- _How to complete this task_
Retype all of the material below exactly, keeping every line, symbol, and link unchanged.

- _Input for this task_
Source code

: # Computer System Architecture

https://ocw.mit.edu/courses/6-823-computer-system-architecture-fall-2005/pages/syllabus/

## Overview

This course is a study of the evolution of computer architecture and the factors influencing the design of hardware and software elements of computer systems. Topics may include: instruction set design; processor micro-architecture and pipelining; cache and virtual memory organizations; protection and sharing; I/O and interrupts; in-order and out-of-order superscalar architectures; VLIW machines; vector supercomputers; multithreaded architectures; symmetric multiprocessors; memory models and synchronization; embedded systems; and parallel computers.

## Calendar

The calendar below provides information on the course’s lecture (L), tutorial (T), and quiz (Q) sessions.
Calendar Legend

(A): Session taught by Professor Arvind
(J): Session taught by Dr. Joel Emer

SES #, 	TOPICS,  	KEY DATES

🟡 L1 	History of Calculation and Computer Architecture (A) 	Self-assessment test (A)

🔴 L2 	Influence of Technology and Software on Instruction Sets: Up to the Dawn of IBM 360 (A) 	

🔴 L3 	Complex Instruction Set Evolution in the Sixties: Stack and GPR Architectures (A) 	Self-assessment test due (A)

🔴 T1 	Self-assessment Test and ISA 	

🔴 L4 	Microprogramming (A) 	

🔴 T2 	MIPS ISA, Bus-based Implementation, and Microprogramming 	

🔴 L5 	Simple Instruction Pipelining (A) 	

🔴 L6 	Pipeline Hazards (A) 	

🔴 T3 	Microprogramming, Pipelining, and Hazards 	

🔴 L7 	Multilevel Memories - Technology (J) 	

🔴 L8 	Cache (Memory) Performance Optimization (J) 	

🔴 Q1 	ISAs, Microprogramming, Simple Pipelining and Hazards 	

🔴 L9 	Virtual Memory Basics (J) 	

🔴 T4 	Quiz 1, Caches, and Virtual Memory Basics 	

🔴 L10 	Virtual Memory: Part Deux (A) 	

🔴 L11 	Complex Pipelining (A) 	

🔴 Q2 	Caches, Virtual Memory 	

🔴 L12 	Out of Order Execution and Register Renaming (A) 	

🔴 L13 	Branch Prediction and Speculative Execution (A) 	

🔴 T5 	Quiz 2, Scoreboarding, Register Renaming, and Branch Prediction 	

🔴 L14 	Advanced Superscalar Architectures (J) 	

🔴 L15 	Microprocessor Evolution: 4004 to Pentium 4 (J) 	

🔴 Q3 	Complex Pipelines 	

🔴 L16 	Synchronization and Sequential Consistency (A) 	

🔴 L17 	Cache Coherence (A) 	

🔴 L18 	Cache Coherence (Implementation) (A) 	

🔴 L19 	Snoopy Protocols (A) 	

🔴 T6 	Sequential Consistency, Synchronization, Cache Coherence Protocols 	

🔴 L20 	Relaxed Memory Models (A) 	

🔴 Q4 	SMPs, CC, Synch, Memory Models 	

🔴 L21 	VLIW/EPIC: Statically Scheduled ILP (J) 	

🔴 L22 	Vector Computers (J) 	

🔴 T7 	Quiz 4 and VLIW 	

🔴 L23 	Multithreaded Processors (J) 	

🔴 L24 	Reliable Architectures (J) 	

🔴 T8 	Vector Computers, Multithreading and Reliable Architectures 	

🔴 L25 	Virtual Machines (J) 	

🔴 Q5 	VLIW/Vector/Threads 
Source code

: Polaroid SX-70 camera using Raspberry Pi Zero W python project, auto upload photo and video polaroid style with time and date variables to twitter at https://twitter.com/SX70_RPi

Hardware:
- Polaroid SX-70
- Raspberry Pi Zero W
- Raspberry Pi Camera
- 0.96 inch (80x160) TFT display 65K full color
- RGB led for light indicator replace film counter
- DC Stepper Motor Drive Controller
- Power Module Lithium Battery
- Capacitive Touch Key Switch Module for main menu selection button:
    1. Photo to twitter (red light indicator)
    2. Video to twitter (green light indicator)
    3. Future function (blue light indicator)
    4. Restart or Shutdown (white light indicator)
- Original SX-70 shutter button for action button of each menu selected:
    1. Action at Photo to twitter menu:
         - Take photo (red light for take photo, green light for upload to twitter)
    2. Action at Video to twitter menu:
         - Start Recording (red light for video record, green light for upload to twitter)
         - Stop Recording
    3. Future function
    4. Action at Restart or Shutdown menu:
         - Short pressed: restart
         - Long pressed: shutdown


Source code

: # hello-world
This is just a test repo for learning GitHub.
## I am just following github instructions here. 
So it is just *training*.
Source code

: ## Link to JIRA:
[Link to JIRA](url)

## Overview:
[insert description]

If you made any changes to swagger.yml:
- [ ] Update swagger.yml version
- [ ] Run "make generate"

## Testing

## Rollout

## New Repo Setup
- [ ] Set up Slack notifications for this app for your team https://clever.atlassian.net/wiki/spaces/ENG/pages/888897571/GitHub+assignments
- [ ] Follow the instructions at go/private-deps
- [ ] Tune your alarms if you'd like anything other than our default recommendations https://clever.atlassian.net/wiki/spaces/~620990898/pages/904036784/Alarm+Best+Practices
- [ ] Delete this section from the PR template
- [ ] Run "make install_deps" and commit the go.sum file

- _Reply_
Source code

: # Computer System Architecture

https://ocw.mit.edu/courses/6-823-computer-system-architecture-fall-2005/pages/syllabus/

## Overview

This course is a study of the evolution of computer architecture and the factors influencing the design of hardware and software elements of computer systems. Topics may include: instruction set design; processor micro-architecture and pipelining; cache and virtual memory organizations; protection and sharing; I/O and interrupts; in-order and out-of-order superscalar architectures; VLIW machines; vector supercomputers; multithreaded architectures; symmetric multiprocessors; memory models and synchronization; embedded systems; and parallel computers.

## Calendar

The calendar below provides information on the course’s lecture (L), tutorial (T), and quiz (Q) sessions.
Calendar Legend

(A): Session taught by Professor Arvind
(J): Session taught by Dr. Joel Emer

SES #, 	TOPICS,  	KEY DATES

🟡 L1 	History of Calculation and Computer Architecture (A) 	Self-assessment test (A)

🔴 L2 	Influence of Technology and Software on Instruction Sets: Up to the Dawn of IBM 360 (A) 	

🔴 L3 	Complex Instruction Set Evolution in the Sixties: Stack and GPR Architectures (A) 	Self-assessment test due (A)

🔴 T1 	Self-assessment Test and ISA 	

🔴 L4 	Microprogramming (A) 	

🔴 T2 	MIPS ISA, Bus-based Implementation, and Microprogramming 	

🔴 L5 	Simple Instruction Pipelining (A) 	

🔴 L6 	Pipeline Hazards (A) 	

🔴 T3 	Microprogramming, Pipelining, and Hazards 	

🔴 L7 	Multilevel Memories - Technology (J) 	

🔴 L8 	Cache (Memory) Performance Optimization (J) 	

🔴 Q1 	ISAs, Microprogramming, Simple Pipelining and Hazards 	

🔴 L9 	Virtual Memory Basics (J) 	

🔴 T4 	Quiz 1, Caches, and Virtual Memory Basics 	

🔴 L10 	Virtual Memory: Part Deux (A) 	

🔴 L11 	Complex Pipelining (A) 	

🔴 Q2 	Caches, Virtual Memory 	

🔴 L12 	Out of Order Execution and Register Renaming (A) 	

🔴 L13 	Branch Prediction and Speculative Execution (A) 	

🔴 T5 	Quiz 2, Scoreboarding, Register Renaming, and Branch Prediction 	

🔴 L14 	Advanced Superscalar Architectures (J) 	

🔴 L15 	Microprocessor Evolution: 4004 to Pentium 4 (J) 	

🔴 Q3 	Complex Pipelines 	

🔴 L16 	Synchronization and Sequential Consistency (A) 	

🔴 L17 	Cache Coherence (A) 	

🔴 L18 	Cache Coherence (Implementation) (A) 	

🔴 L19 	Snoopy Protocols (A) 	

🔴 T6 	Sequential Consistency, Synchronization, Cache Coherence Protocols 	

🔴 L20 	Relaxed Memory Models (A) 	

🔴 Q4 	SMPs, CC, Synch, Memory Models 	

🔴 L21 	VLIW/EPIC: Statically Scheduled ILP (J) 	

🔴 L22 	Vector Computers (J) 	

🔴 T7 	Quiz 4 and VLIW 	

🔴 L23 	Multithreaded Processors (J) 	

🔴 L24 	Reliable Architectures (J) 	

🔴 T8 	Vector Computers, Multithreading and Reliable Architectures 	

🔴 L25 	Virtual Machines (J) 	

🔴 Q5 	VLIW/Vector/Threads 
Source code

: Polaroid SX-70 camera using Raspberry Pi Zero W python project, auto upload photo and video polaroid style with time and date variables to twitter at https://twitter.com/SX70_RPi

Hardware:
- Polaroid SX-70
- Raspberry Pi Zero W
- Raspberry Pi Camera
- 0.96 inch (80x160) TFT display 65K full color
- RGB led for light indicator replace film counter
- DC Stepper Motor Drive Controller
- Power Module Lithium Battery
- Capacitive Touch Key Switch Module for main menu selection button:
    1. Photo to twitter (red light indicator)
    2. Video to twitter (green light indicator)
    3. Future function (blue light indicator)
    4. Restart or Shutdown (white light indicator)
- Original SX-70 shutter button for action button of each menu selected:
    1. Action at Photo to twitter menu:
         - Take photo (red light for take photo, green light for upload to twitter)
    2. Action at Video to twitter menu:
         - Start Recording (red light for video record, green light for upload to twitter)
         - Stop Recording
    3. Future function
    4. Action at Restart or Shutdown menu:
         - Short pressed: restart
         - Long pressed: shutdown


Source code

: # hello-world
This is just a test repo for learning GitHub.
## I am just following github instructions here. 
So it is just *training*.
Source code

: ## Link to JIRA:
[Link to JIRA](url)

## Overview:
[insert description]

If you made any changes to swagger.yml:
- [ ] Update swagger.yml version
- [ ] Run "make generate"

## Testing

## Rollout

## New Repo Setup
- [ ] Set up Slack notifications for this app for your team https://clever.atlassian.net/wiki/spaces/ENG/pages/888897571/GitHub+assignments
- [ ] Follow the instructions at go/private-deps
- [ ] Tune your alarms if you'd like anything other than our default recommendations https://clever.atlassian.net/wiki/spaces/~620990898/pages/904036784/Alarm+Best+Practices
- [ ] Delete this section from the PR template
- [ ] Run "make install_deps" and commit the go.sum file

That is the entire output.